Rivera goes on to suggest that “dark skinned” childen such as Trayvon Martin (and even his own son Cruz, whom he mentions in the above clip) all too often fit the “instant identification” and “instant association” of “crime scene surveillance tapes,” and thus there is a measure of justification when society perceives hooded black and Latino teenagers as “gangstas.” After all, as we have learned, the community had faced a rash of break-ins by black men—some of who may have worn hoods.

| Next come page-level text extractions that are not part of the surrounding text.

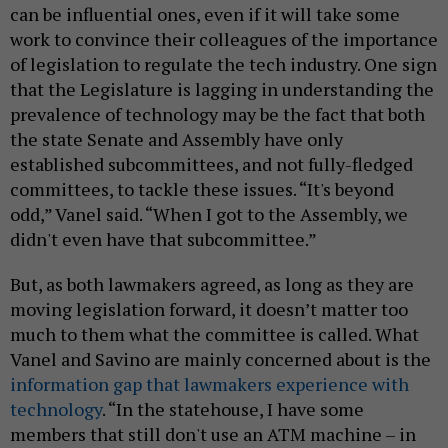
can be influential ones, even if it will take some
work to convince their colleagues of the importance
of legislation to regulate the tech industry. One sign
that the Legislature is lagging in understanding the
prevalence of technology may be the fact that both
the state Senate and Assembly have only
established subcommittees, and not fully-fledged
committees, to tackle these issues. “It's beyond
odd,” Vanel said. “When I got to the Assembly, we
didn't even have that subcommittee.”
But, as both lawmakers agreed, as long as they are
moving legislation forward, it doesn’t matter too
much to them what the committee is called. What
Vanel and Savino are mainly concerned about is the
information gap that lawmakers experience with
technology
. “In the statehouse, I have some
members that still don't use an ATM machine – in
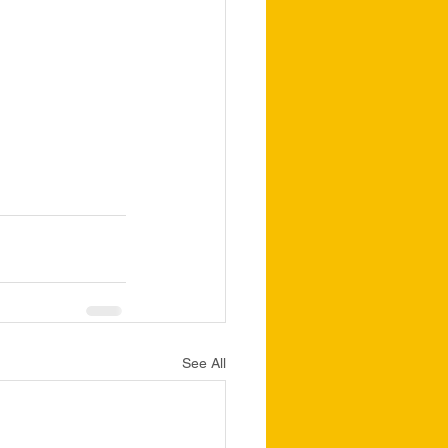
See All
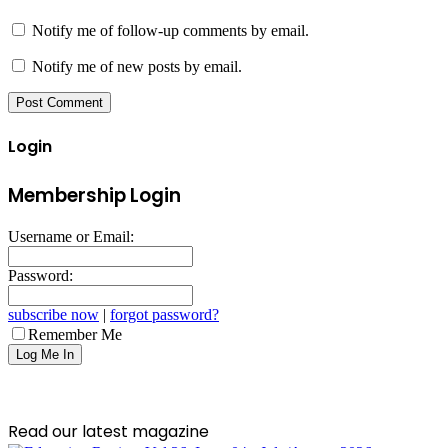
Notify me of follow-up comments by email.
Notify me of new posts by email.
Login
Membership Login
Username or Email:
Password:
subscribe now
|
forgot password?
Remember Me
Read our latest magazine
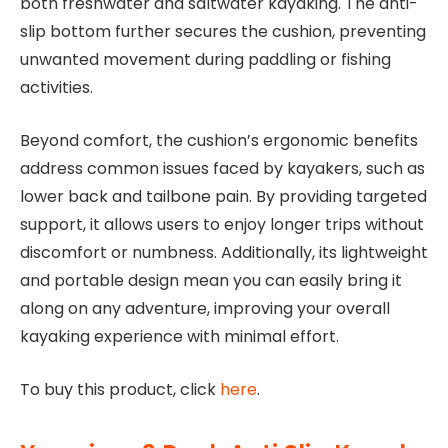
both freshwater and saltwater kayaking. The anti-
slip bottom further secures the cushion, preventing
unwanted movement during paddling or fishing
activities.
Beyond comfort, the cushion’s ergonomic benefits
address common issues faced by kayakers, such as
lower back and tailbone pain. By providing targeted
support, it allows users to enjoy longer trips without
discomfort or numbness. Additionally, its lightweight
and portable design mean you can easily bring it
along on any adventure, improving your overall
kayaking experience with minimal effort.
To buy this product, click
here
.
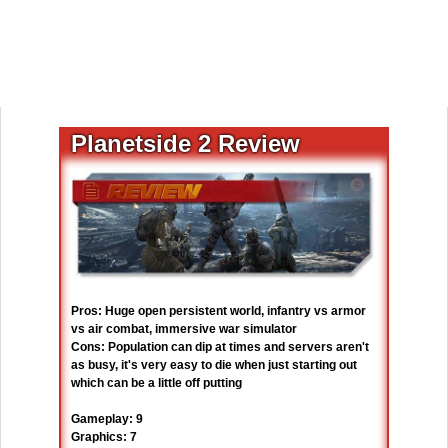
Planetside 2 Review
Pros: Huge open persistent world, infantry vs armor
vs air combat, immersive war simulator
Cons: Population can dip at times and servers aren't
as busy, it's very easy to die when just starting out
which can be a little off putting
Gameplay: 9
Graphics: 7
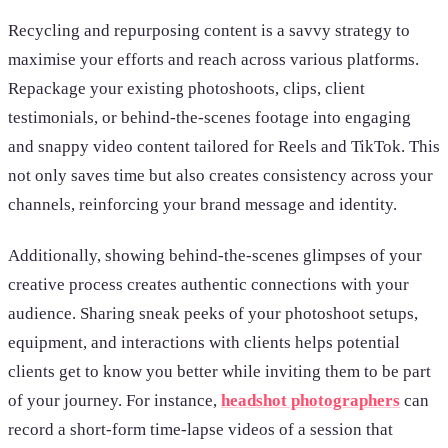
Recycling and repurposing content is a savvy strategy to
maximise your efforts and reach across various platforms.
Repackage your existing photoshoots, clips, client
testimonials, or behind-the-scenes footage into engaging
and snappy video content tailored for Reels and TikTok. This
not only saves time but also creates consistency across your
channels, reinforcing your brand message and identity.
Additionally, showing behind-the-scenes glimpses of your
creative process creates authentic connections with your
audience. Sharing sneak peeks of your photoshoot setups,
equipment, and interactions with clients helps potential
clients get to know you better while inviting them to be part
of your journey. For instance,
headshot photographers
can
record a short-form time-lapse videos of a session that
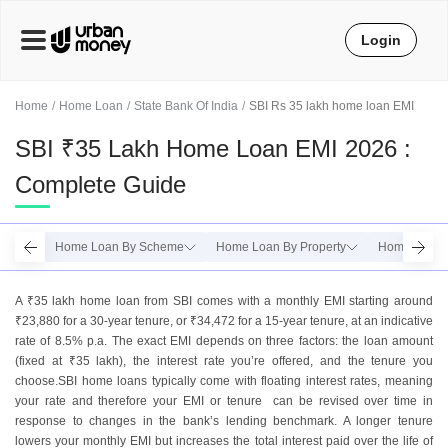
Login
Home
Home Loan
State Bank Of India
SBI Rs 35 lakh home loan EMI
SBI ₹35 Lakh Home Loan EMI 2026 :
Complete Guide
Home Loan By Scheme
Home Loan By Property
Home Loan 
A ₹35 lakh home loan from SBI comes with a monthly EMI starting around
₹23,880 for a 30-year tenure, or ₹34,472 for a 15-year tenure, at an indicative
rate of 8.5% p.a. The exact EMI depends on three factors: the loan amount
(fixed at ₹35 lakh), the interest rate you’re offered, and the tenure you
choose.SBI home loans typically come with floating interest rates, meaning
your rate and therefore your EMI or tenure can be revised over time in
response to changes in the bank’s lending benchmark. A longer tenure
lowers your monthly EMI but increases the total interest paid over the life of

The hypocrisy of and irony in Rivera’s comments—particularly as several photos of Rivera wearing a hooded sweatshirt have made the rounds—are obvious and rightly have seen him pillorized in the court of public opinion. However, the hypocrisy and irony are not solely what make Rivera’s comments problematic. The real problem is that they attempt to justify and reflect the very lack of discernment that Zimmerman showed when he encountered Martin, who by no means whatsoever was a robber. These comments protect whiteness in any garb, for he does not include white or “light skinned” people among those who can fit the “instant association” with a “menace.” The white body is rarely criminalized or subjected to the same conventional wisdom as is the black body. Rivera and his ilk likely would never profile the fleecer by his clothes or his race but gladly do so for the robber.
Nor should they: profiling a person by his or her attire is just as foolish as profiling him or her by race. Neither the suit nor the hood, neither white skin nor black skin are indicators of criminality. More importantly, wisdom is rarely if ever conventional.